Les femmes sans-abri ayant une affection psychiatrique grave représentent une population particulièrement vulnérable face à la violence de la rue, dont il faut s'occuper en priorité, souligne une nouvelle étude du programme « Un chez soi d'abord » dans 4 grandes villes françaises (Lille, Marseille, Paris, Toulouse).
Dans « Neuropsychiatric Disease and Treatment », l'équipe d'Aurélie Tinland montre que des femmes ayant un trouble bipolaire (BP) ou une schizophrénie (SZ) sont plus souvent victimes de violences physiques et sexuelles et présentent davantage de stress post traumatique que leurs homologues masculins sans abri.
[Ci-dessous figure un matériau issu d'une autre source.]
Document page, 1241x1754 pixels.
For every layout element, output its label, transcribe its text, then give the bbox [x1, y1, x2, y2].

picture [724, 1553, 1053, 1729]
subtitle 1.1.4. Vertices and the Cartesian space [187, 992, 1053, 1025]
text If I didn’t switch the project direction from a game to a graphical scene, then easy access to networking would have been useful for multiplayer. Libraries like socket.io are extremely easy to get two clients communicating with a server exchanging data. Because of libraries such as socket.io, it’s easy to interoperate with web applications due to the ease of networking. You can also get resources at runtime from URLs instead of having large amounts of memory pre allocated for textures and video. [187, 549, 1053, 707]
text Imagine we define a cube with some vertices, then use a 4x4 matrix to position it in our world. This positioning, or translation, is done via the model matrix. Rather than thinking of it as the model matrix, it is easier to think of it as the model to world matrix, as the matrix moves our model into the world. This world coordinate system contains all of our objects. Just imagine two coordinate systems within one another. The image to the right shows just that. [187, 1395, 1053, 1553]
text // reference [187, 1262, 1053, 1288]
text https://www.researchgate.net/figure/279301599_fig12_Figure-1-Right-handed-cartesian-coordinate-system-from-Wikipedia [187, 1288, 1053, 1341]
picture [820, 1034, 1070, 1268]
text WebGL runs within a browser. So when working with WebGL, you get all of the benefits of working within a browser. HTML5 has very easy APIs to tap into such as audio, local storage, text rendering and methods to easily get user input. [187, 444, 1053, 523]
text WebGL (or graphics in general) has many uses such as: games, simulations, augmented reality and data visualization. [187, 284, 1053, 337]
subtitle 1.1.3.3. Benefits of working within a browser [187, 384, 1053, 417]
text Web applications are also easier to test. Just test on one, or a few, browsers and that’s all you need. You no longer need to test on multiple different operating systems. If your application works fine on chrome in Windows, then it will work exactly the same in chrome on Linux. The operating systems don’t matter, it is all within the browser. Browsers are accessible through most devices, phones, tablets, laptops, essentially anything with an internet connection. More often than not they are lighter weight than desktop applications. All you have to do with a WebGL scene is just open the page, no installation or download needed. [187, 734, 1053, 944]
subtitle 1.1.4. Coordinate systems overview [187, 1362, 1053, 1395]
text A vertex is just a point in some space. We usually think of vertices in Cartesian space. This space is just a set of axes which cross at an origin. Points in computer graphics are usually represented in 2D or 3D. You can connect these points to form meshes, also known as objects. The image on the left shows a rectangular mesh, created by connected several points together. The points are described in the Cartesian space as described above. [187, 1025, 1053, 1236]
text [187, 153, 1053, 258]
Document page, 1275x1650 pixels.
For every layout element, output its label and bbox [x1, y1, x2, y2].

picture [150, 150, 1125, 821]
Les symptômes de dépression sont plus sévères et le risque de suicide plus élevé.
Programme « Un chez soi d'abord »
Ce travail publié s'inscrit dans le cadre du programme « Un chez soi d'abord », dont l'objectif est de proposer un logement aux sans domicile fixe (SDF) avant toute prise en charge psychiatrique. Ce programme a montré précédemment que 9 SDF ayant une maladie mentale sur 10 ne recevaient pas le traitement adapté.
Parmi les 703 participants SDF inclus ayant une schizophrénie ou une maladie bipolaire, il y avait 123 femmes (17,5 %). Un chiffre probablement sous-estimé, écrivent les auteurs, car les femmes en charge d'enfants en bas âge étaient exclues de l'étude. L'âge moyen était le même chez les hommes et les femmes (38,6 et 39,3 ans), de même que le revenu moyen par mois (632 euros versus 609 euros).
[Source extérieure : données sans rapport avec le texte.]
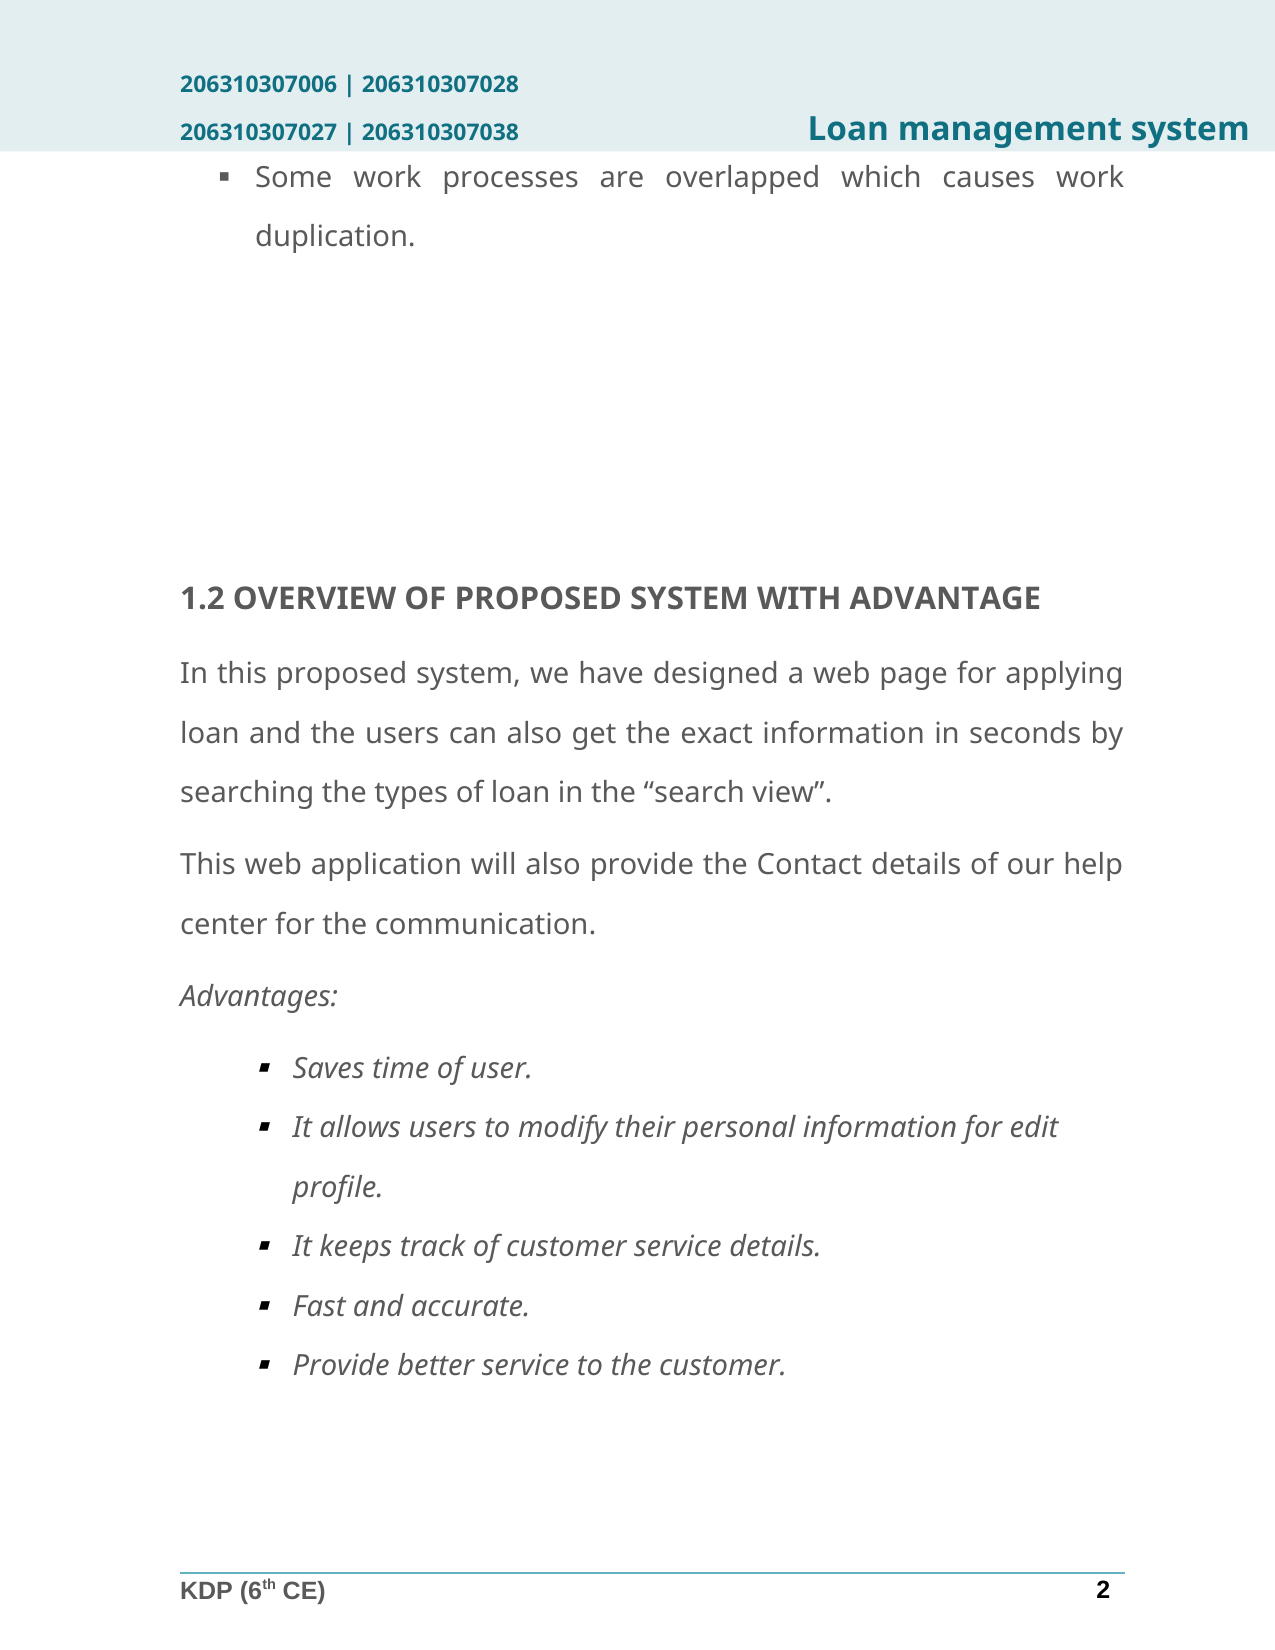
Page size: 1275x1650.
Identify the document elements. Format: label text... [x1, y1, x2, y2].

Davantage de violences et de tout genre
Si les hommes à la rue avaient majoritairement une schizophrénie (72 %), c'était beaucoup moins marqué chez les femmes (56,1 %). Ces femmes vivant à la rue présentent un risque très élevé d'addiction à l'alcool (39 %), aussi fort que leurs pairs masculins ayant une maladie mentale, ce qui est deux fois plus élevé que la population des SDF dans leur ensemble (21 %) et encore plus que la population générale (8,5 %). La majoration du risque d'addiction à d'autres substances (41 %), qui n'était pas différent selon le sexe dans la population d'étude, est encore plus marqué par rapport à la population générale.
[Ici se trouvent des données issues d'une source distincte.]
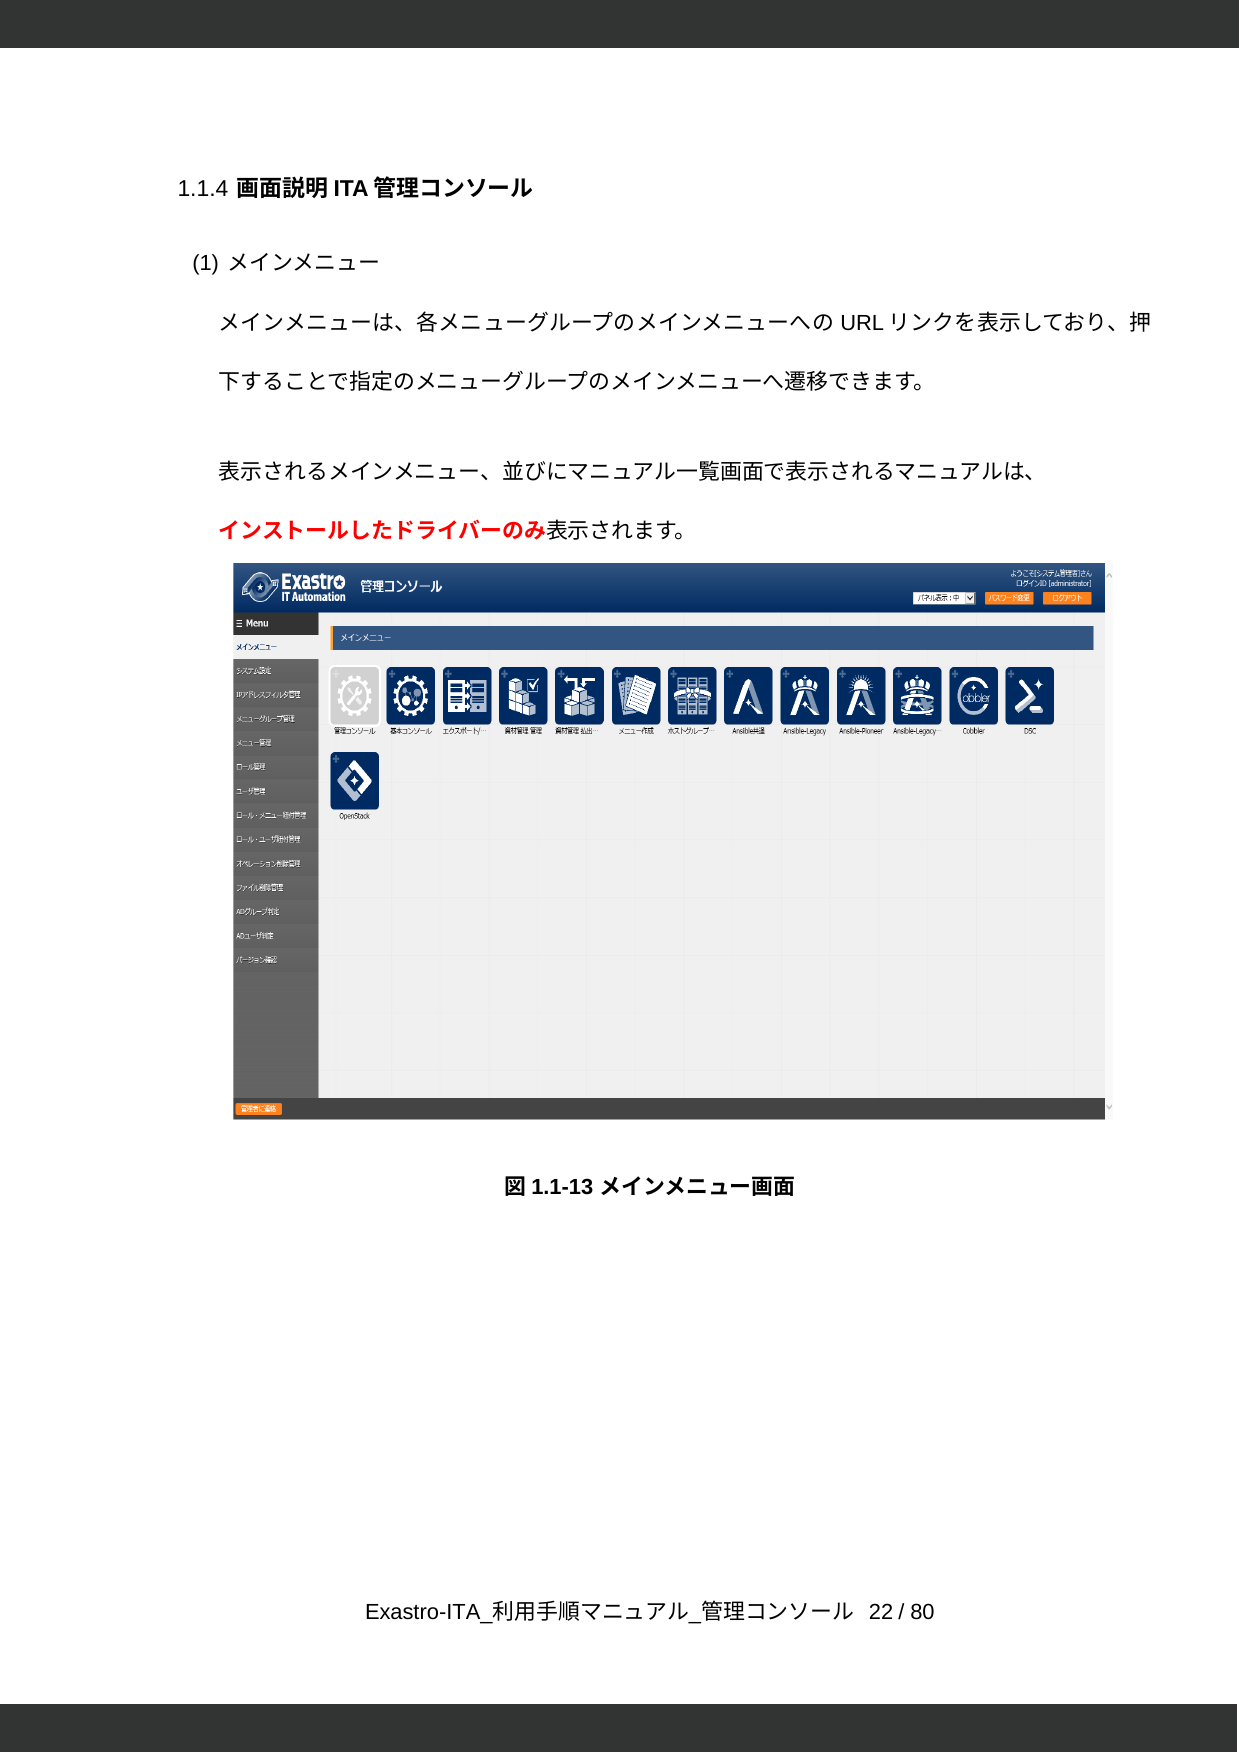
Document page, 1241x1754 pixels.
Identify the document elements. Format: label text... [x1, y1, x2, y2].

text メインメニューは、各メニューグループのメインメニューへのURLリンクを表示しており、押下することで指定のメニューグループのメインメニューへ遷移できます。 [218, 291, 1152, 410]
picture [233, 563, 1114, 1120]
text 表示されるメインメニュー、並びにマニュアル一覧画面で表示されるマニュアルは、 [218, 440, 1152, 499]
picture [0, 0, 1239, 48]
text インストールしたドライバーのみ表示されます。 [218, 499, 1152, 559]
picture [0, 1704, 1237, 1752]
subtitle 画面説明 ITA管理コンソール [177, 157, 1152, 216]
subtitle メインメニュー [192, 231, 1152, 291]
text 図 1.1-13 メインメニュー画面 [148, 1155, 1152, 1214]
Lutter contre la victimisation en amont
Si les femmes présentaient un niveau d'éducation plus élevé et avaient un passé de vie à la rue moins long (6,9 ans contre 8,0 ans), elles étaient davantage victimes de violences verbales, physiques et sexuelles que les hommes. Les femmes présentaient davantage d'antécédents de fractures et d'entorses au cours des 6 derniers mois.
Pour les auteurs, ces résultats suggèrent plusieurs choses. Pour la prise en charge psychiatrique, l'entretien des femmes devrait « systématiquement évaluer la dépression, l'idéation suicidaire, le stress post-traumatique et la victimisation », est-il écrit. De plus, les programmes de dépistage aux addictions devraient attirer l'attention sur les femmes bipolaires vivant dans la rue.
Les auteurs insistent sur la nécessité de mettre en place des programmes spécifiques de prévention de la violence envers les femmes vivant à la rue et en amont. Comme l'étude le rappelle, l'omniprésence de la violence a été précédemment mise en évidence tout au long de la vie des femmes SDF, dès l'enfance (y compris abus sexuels), avec leur conjoint et dans la rue. Préconisant des interventions spécifiques, les auteurs lancent un appel aux autorités « les problèmes de santé des femmes SDF ne se résoudront jamais sans l'aide du gouvernement », rappelle le Dr Guillaume Fond, psychiatre à l'AP-HM, l'un des auteurs de l'étude.